Director-General of the Santiago Metro
- In office 16 July 1972 – 11 September 1973
- President: Salvador Allende
- Preceded by: Office established
- Succeeded by: Juan Parrochia

Minister of Mining
- In office 21 March 1953 – 2 April 1953
- President: Carlos Ibáñez del Campo
- Preceded by: Office established
- Succeeded by: Osvaldo Koch

Personal details
- Born: 8 March 1910 Santiago, Chile
- Died: Unknown
- Party: Socialist Party of Chile (1937–1953; 1957) Popular Socialist Party (1953–1957)
- Spouse: Abigail Barrientos
- Children: 4
- Parent(s): Primitivo Paredes Amalia Martínez
- Education: University of Chile
- Profession: Civil engineer, politician

= Eduardo Paredes Martínez =

Eduardo Paredes Martínez (8 March 1910 – ?) was a Chilean civil engineer and socialist politician who served as Minister of Mines under President Carlos Ibáñez del Campo from March to April 1953.

== Biography ==
Paredes was the son of Primitivo Paredes and Amalia Martínez. He married Abigail Barrientos Bolados, with whom he had four children: Mireya, Eduardo, María Eugenia and Ximena.

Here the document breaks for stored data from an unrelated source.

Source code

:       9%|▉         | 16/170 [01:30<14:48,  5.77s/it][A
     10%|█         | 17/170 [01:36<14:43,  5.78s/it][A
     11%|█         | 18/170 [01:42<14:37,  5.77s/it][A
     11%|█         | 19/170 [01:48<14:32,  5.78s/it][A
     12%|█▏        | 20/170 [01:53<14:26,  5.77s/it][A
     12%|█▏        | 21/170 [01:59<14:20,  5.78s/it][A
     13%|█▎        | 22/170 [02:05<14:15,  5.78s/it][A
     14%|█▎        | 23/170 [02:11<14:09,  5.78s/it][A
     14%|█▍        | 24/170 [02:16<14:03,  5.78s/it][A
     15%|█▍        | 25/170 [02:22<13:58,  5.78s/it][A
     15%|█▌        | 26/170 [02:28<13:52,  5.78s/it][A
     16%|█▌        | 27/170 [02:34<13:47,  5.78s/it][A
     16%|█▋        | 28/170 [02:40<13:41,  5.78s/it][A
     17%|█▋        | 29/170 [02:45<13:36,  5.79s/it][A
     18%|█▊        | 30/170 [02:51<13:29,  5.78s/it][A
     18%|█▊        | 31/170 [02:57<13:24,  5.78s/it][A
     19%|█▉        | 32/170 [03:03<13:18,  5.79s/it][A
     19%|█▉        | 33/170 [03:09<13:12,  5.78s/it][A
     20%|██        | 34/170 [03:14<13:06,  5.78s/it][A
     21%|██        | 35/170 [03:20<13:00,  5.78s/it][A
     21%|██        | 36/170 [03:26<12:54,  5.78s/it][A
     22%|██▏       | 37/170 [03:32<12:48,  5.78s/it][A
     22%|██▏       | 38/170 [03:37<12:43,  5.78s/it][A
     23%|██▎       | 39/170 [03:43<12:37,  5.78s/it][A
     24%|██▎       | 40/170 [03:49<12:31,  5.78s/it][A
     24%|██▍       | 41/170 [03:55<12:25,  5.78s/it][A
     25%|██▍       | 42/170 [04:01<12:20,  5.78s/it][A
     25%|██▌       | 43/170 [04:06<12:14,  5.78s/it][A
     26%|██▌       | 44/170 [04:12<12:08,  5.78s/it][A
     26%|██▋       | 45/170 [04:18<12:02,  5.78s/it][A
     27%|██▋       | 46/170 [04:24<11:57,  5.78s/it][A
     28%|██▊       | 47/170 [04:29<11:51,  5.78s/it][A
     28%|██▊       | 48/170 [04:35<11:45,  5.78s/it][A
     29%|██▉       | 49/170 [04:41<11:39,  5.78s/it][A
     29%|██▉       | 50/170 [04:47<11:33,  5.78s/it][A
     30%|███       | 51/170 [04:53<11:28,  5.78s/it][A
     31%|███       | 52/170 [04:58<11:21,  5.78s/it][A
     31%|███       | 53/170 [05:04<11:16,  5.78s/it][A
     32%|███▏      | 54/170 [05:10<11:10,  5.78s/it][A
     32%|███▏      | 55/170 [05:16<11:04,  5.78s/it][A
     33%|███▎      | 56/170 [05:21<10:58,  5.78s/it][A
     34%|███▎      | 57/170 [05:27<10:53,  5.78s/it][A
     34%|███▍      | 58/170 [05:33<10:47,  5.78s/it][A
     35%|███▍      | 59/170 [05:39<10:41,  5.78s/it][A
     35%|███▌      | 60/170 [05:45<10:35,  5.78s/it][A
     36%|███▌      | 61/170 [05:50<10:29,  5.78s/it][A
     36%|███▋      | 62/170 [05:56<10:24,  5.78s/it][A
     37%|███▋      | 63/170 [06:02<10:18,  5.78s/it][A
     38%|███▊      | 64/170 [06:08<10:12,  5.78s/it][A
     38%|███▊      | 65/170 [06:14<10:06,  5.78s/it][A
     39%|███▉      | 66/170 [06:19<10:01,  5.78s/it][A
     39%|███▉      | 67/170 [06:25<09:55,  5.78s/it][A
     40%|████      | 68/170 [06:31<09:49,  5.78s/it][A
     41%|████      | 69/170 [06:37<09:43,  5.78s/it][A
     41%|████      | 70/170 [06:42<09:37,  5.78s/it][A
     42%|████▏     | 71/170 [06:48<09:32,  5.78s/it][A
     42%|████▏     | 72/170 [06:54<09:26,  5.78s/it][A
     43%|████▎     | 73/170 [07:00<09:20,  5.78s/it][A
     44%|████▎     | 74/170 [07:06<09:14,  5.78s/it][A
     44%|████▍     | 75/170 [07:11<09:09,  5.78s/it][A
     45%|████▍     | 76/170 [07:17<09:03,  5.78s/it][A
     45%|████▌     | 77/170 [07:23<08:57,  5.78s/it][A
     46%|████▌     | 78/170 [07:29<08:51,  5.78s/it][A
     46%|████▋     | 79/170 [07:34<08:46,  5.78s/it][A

He joined the Socialist Party of Chile in 1937 and held positions within the party at both the regional and national levels.

In 1953, while a member of the Popular Socialist Party (PSP), Paredes was appointed Minister of Mines by President Carlos Ibáñez del Campo, becoming the first person to hold the newly created post. At the same time, he was appointed director-general of roads, a position he held from 1953 to 1959.

During the presidency of Salvador Allende, Paredes was appointed director-general of public works in 1969. On 10 July 1972, he was appointed coordinating director-general of the Santiago Metro and took office on 16 July.